Exercise goal: Going down the data below, set down exactly the line with "Patent: Sony arbeitet an Controller" and each line after it through the line with "Aktuelle Meldungen"; no other lines.

Supplied records:
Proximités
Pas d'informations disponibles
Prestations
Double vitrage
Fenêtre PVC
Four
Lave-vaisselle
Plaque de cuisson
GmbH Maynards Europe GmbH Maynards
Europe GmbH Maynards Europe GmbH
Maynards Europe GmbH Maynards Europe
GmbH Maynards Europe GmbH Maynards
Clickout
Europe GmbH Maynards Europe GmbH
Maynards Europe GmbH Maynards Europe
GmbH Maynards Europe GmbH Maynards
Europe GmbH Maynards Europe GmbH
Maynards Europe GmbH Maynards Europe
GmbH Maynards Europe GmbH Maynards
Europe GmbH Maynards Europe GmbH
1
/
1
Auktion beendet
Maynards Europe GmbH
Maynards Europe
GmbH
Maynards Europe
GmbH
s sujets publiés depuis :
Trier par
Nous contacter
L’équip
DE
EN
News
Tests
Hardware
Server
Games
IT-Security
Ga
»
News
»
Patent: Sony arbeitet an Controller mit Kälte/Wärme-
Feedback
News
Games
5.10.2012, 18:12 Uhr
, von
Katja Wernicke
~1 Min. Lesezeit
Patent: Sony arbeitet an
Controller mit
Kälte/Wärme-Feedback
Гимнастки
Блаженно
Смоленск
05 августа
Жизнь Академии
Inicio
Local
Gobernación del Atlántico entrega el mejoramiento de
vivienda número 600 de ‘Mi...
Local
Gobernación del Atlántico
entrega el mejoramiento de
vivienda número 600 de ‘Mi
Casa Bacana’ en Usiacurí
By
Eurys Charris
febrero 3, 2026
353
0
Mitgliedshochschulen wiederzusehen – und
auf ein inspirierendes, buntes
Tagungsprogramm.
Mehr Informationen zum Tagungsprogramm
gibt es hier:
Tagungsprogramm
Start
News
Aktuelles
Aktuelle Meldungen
...
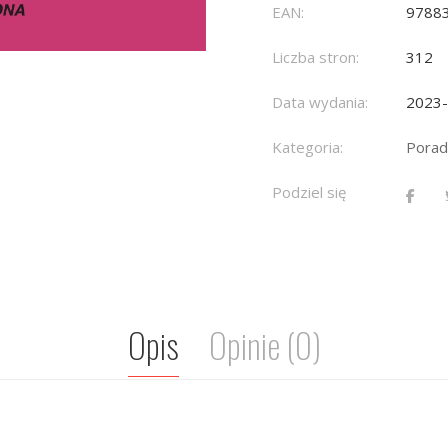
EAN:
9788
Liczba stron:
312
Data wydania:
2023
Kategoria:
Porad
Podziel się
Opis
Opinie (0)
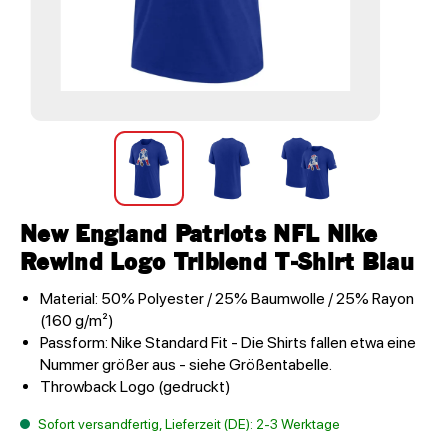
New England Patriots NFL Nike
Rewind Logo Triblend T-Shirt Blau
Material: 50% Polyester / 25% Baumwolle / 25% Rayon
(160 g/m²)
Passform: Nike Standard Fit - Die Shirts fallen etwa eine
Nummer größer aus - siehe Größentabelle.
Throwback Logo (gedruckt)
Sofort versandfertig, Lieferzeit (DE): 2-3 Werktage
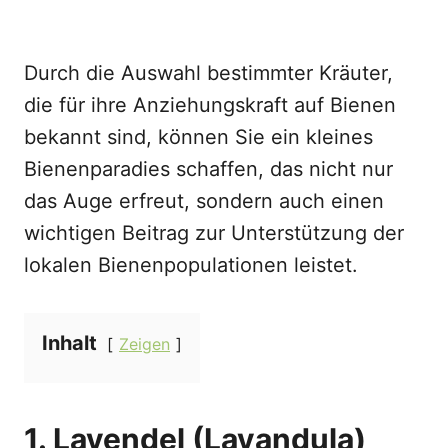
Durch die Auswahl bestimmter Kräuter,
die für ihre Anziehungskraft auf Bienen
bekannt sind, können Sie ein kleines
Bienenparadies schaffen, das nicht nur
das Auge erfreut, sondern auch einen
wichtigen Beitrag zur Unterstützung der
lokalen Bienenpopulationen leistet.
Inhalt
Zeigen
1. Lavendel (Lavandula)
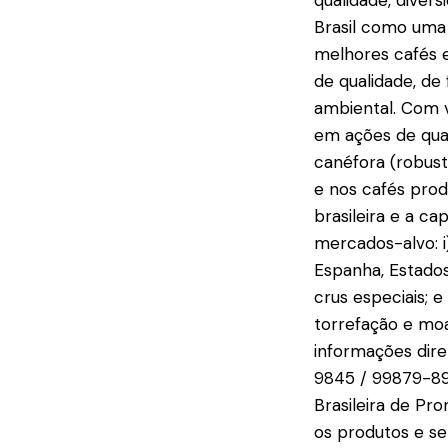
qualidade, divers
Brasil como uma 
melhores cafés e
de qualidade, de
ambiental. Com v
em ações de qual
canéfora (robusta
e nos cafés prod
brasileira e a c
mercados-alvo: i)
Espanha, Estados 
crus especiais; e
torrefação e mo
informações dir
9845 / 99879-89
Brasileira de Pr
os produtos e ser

Answer for the task:
Patent: Sony arbeitet an Controller mit Kälte/Wärme-
Feedback
News
Games
5.10.2012, 18:12 Uhr
, von
Katja Wernicke
~1 Min. Lesezeit
Patent: Sony arbeitet an
Controller mit
Kälte/Wärme-Feedback
Гимнастки
Блаженно
Смоленск
05 августа
Жизнь Академии
Inicio
Local
Gobernación del Atlántico entrega el mejoramiento de
vivienda número 600 de ‘Mi...
Local
Gobernación del Atlántico
entrega el mejoramiento de
vivienda número 600 de ‘Mi
Casa Bacana’ en Usiacurí
By
Eurys Charris
febrero 3, 2026
353
0
Mitgliedshochschulen wiederzusehen – und
auf ein inspirierendes, buntes
Tagungsprogramm.
Mehr Informationen zum Tagungsprogramm
gibt es hier:
Tagungsprogramm
Start
News
Aktuelles
Aktuelle Meldungen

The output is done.